[Start of section]

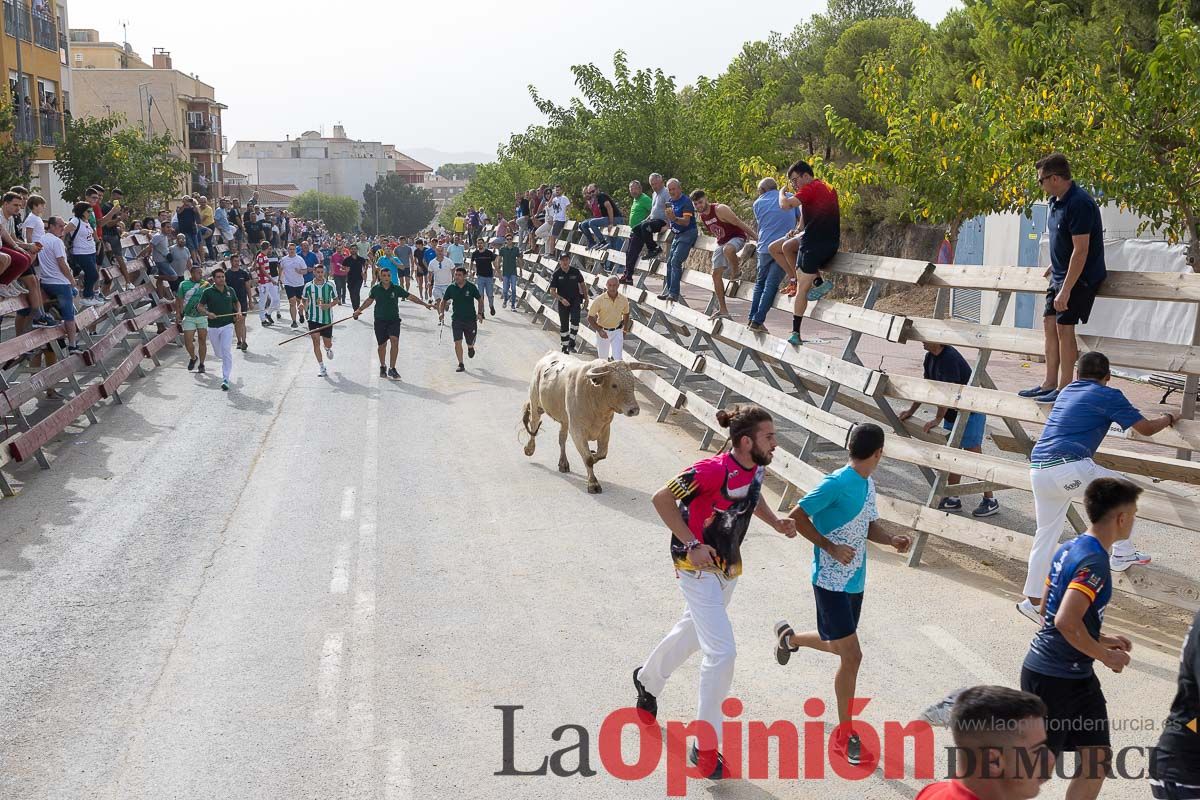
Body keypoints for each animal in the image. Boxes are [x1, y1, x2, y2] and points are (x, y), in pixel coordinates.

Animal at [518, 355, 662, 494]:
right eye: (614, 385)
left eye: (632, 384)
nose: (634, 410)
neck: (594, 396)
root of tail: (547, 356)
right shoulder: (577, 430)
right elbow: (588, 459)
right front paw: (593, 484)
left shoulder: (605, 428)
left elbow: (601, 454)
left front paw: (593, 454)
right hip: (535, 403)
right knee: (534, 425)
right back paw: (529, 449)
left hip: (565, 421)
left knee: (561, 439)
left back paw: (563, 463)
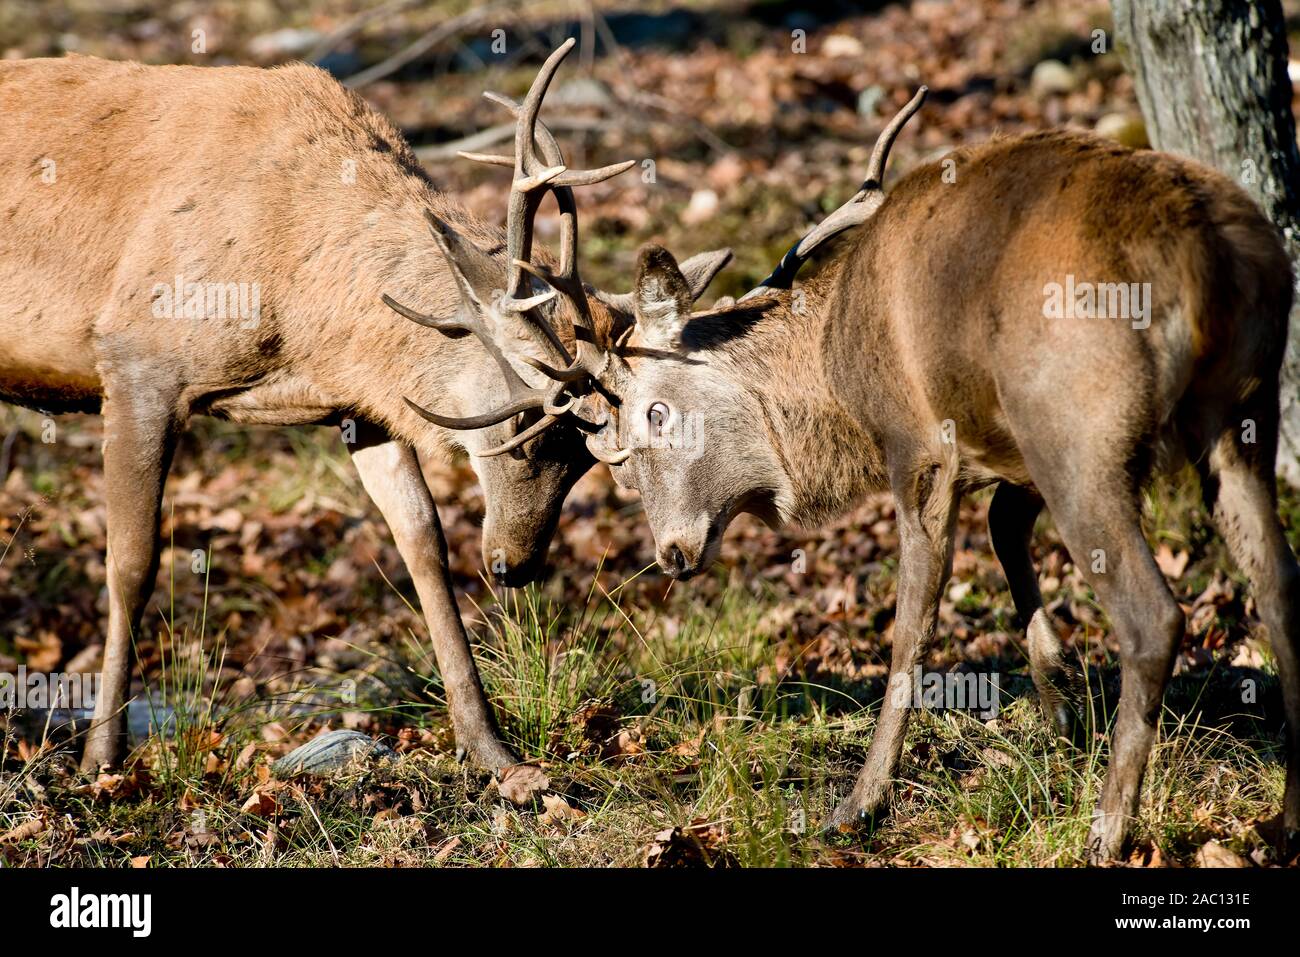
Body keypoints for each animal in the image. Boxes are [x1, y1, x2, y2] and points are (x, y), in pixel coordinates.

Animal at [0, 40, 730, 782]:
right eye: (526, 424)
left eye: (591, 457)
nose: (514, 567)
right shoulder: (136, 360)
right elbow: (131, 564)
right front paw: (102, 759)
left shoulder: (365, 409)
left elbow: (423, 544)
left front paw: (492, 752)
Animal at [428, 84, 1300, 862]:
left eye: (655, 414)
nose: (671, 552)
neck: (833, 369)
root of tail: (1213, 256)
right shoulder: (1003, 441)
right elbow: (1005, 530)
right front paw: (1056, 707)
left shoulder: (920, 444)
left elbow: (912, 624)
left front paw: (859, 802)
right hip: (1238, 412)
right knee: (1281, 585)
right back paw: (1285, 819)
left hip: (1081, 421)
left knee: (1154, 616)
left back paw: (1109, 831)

[End of section]
[Start of section]

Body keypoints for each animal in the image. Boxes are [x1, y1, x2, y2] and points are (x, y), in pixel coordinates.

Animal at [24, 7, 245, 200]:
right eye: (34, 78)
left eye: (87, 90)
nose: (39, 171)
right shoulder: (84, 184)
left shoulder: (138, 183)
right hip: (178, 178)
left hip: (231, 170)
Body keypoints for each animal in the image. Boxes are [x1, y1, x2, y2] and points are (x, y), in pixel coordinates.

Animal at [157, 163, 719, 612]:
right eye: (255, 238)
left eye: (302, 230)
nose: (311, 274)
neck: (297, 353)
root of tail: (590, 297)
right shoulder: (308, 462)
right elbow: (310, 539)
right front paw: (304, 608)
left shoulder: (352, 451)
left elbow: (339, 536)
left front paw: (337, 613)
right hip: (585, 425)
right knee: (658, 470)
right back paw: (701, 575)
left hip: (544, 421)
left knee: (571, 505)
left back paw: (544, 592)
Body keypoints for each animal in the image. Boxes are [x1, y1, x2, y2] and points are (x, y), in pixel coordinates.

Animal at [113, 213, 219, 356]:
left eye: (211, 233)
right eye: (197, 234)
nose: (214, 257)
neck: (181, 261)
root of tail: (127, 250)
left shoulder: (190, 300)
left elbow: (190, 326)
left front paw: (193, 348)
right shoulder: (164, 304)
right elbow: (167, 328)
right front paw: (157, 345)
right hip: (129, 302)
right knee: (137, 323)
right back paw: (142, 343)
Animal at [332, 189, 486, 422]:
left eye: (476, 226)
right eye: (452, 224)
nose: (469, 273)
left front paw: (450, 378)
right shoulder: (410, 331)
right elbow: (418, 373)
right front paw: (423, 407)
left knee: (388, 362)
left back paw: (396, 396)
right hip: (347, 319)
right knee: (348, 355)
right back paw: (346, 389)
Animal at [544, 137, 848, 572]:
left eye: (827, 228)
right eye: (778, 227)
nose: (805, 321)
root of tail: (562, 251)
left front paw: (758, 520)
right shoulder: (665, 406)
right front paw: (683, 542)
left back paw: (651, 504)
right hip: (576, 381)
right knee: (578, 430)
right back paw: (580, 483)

[End of section]

The reply should consist solely of the lines above from the one that has "right elbow: (310, 539)" through the one that has "right back paw: (580, 483)", reproduced exactly.

Task result =>
right elbow: (310, 539)
right front paw: (304, 608)
left shoulder: (352, 451)
left elbow: (339, 536)
left front paw: (337, 613)
right hip: (585, 425)
right knee: (658, 470)
right back paw: (701, 575)
left hip: (544, 421)
left knee: (571, 505)
left back paw: (544, 592)
Body keypoints for each animal in the image. Boxes are [x1, y1, x2, y2] and points are (x, y), in pixel coordinates.

Animal at [113, 213, 219, 356]:
left eye: (211, 233)
right eye: (197, 234)
nose: (214, 257)
neck: (181, 261)
root of tail: (127, 250)
left shoulder: (190, 300)
left elbow: (190, 326)
left front paw: (193, 348)
right shoulder: (164, 304)
right elbow: (167, 328)
right front paw: (157, 345)
right hip: (129, 302)
right knee: (137, 323)
right back paw: (142, 343)
Animal at [332, 189, 486, 422]:
left eye: (476, 226)
right eye: (452, 224)
nose: (469, 273)
left front paw: (450, 378)
right shoulder: (410, 331)
right elbow: (418, 373)
right front paw: (423, 407)
left knee: (388, 362)
left back paw: (396, 396)
right hip: (347, 319)
right knee: (348, 355)
right back paw: (346, 389)
Animal at [544, 137, 848, 572]:
left eye: (827, 228)
right eye: (778, 227)
nose: (805, 321)
root of tail: (562, 251)
left front paw: (758, 520)
right shoulder: (665, 406)
right front paw: (683, 542)
left back paw: (651, 504)
right hip: (576, 381)
right knee: (578, 430)
right back paw: (580, 483)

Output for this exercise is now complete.